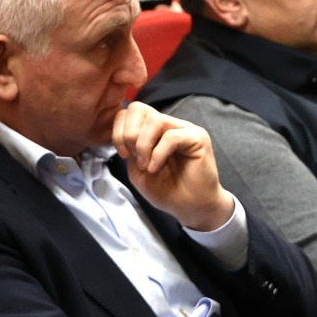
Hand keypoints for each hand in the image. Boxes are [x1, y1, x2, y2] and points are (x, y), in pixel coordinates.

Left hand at [112, 102, 233, 231]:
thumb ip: (129, 149)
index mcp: (153, 130)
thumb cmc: (167, 190)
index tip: (123, 155)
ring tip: (146, 166)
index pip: (130, 111)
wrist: (190, 207)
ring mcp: (184, 129)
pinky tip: (155, 168)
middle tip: (135, 159)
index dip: (119, 130)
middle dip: (129, 134)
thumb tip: (125, 134)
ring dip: (143, 145)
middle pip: (139, 108)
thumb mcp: (137, 170)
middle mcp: (169, 124)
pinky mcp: (197, 138)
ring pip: (154, 120)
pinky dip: (158, 154)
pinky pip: (171, 136)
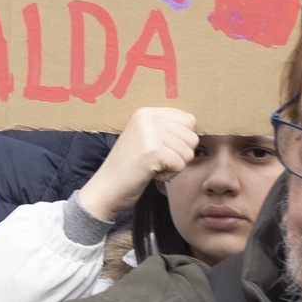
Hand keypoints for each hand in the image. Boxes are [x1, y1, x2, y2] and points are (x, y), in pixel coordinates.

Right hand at [77, 107, 198, 224]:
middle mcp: (148, 118)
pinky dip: (169, 175)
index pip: (189, 119)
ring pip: (188, 152)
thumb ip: (166, 128)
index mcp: (147, 112)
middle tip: (158, 161)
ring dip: (175, 166)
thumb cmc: (129, 168)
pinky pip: (180, 164)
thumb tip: (195, 126)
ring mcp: (149, 133)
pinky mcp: (152, 151)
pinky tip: (152, 174)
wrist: (106, 189)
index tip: (163, 150)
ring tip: (153, 167)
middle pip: (191, 136)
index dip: (183, 140)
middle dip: (180, 154)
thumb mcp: (145, 138)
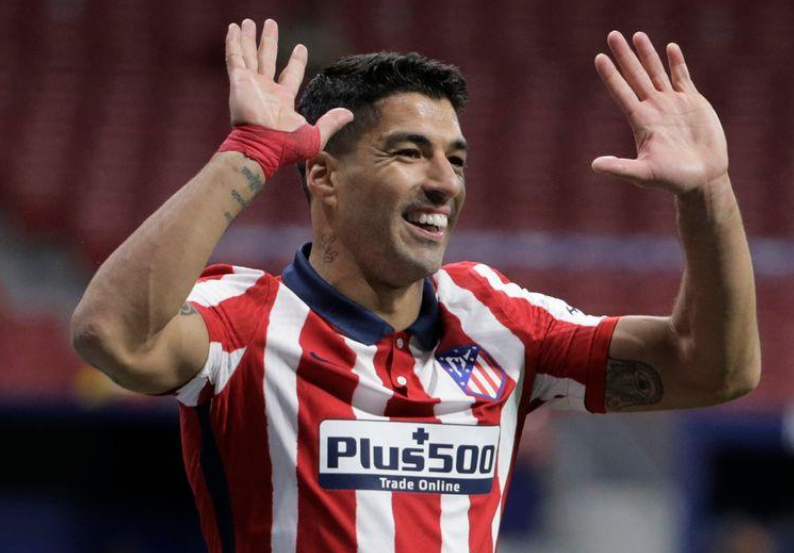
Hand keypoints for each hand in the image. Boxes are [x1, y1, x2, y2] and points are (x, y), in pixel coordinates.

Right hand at [225, 19, 352, 147]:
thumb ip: (330, 123)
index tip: (301, 47)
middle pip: (268, 59)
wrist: (262, 147)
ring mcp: (251, 84)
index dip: (296, 61)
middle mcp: (266, 90)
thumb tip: (350, 115)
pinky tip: (234, 28)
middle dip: (269, 42)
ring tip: (249, 22)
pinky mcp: (239, 81)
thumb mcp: (314, 136)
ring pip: (250, 55)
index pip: (291, 75)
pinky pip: (235, 58)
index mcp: (283, 100)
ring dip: (250, 39)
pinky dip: (234, 43)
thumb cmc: (286, 146)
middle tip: (270, 24)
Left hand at [591, 31, 727, 194]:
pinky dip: (676, 63)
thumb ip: (620, 168)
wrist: (703, 179)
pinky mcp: (692, 102)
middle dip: (624, 56)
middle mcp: (653, 109)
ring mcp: (672, 104)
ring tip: (637, 35)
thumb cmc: (672, 180)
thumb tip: (594, 165)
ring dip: (647, 54)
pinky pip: (682, 77)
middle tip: (612, 35)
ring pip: (656, 73)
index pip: (621, 92)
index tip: (599, 57)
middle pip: (635, 76)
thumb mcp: (643, 174)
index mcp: (641, 122)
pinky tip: (670, 48)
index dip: (611, 75)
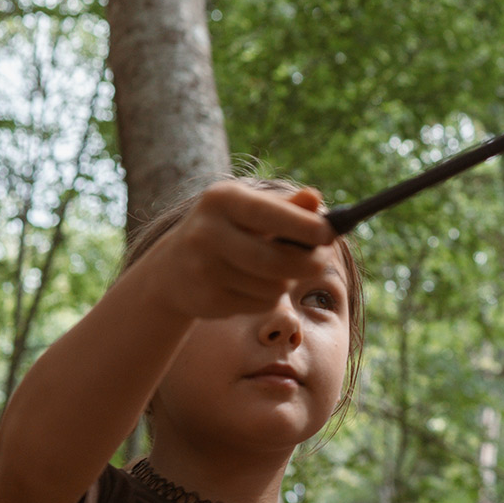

————

Copy the stretch of the records above that runs from the line with "wrist: (262, 147)" through the line with "ring mcp: (672, 104)". Both end lines belong in the copy, and nothing else does.

- [Response to this task]
wrist: (262, 147)
ring mcp: (251, 84)
index dip: (296, 61)
middle mcp: (266, 90)
thumb tip: (350, 115)
pinky tip: (234, 28)
middle dip: (269, 42)
ring tip: (249, 22)
pinky mcp: (239, 81)
thumb mcp: (314, 136)
ring pip: (250, 55)
index pip: (291, 75)
pinky pip: (235, 58)
index mcp: (283, 100)
ring dip: (250, 39)
pinky dip: (234, 43)
thumb cmc: (286, 146)
middle tip: (270, 24)
Left hand at [591, 31, 727, 194]:
pinky dip: (676, 63)
thumb ip: (620, 168)
wrist: (703, 179)
pinky mcp: (692, 102)
middle dip: (624, 56)
middle mcp: (653, 109)
ring mcp: (672, 104)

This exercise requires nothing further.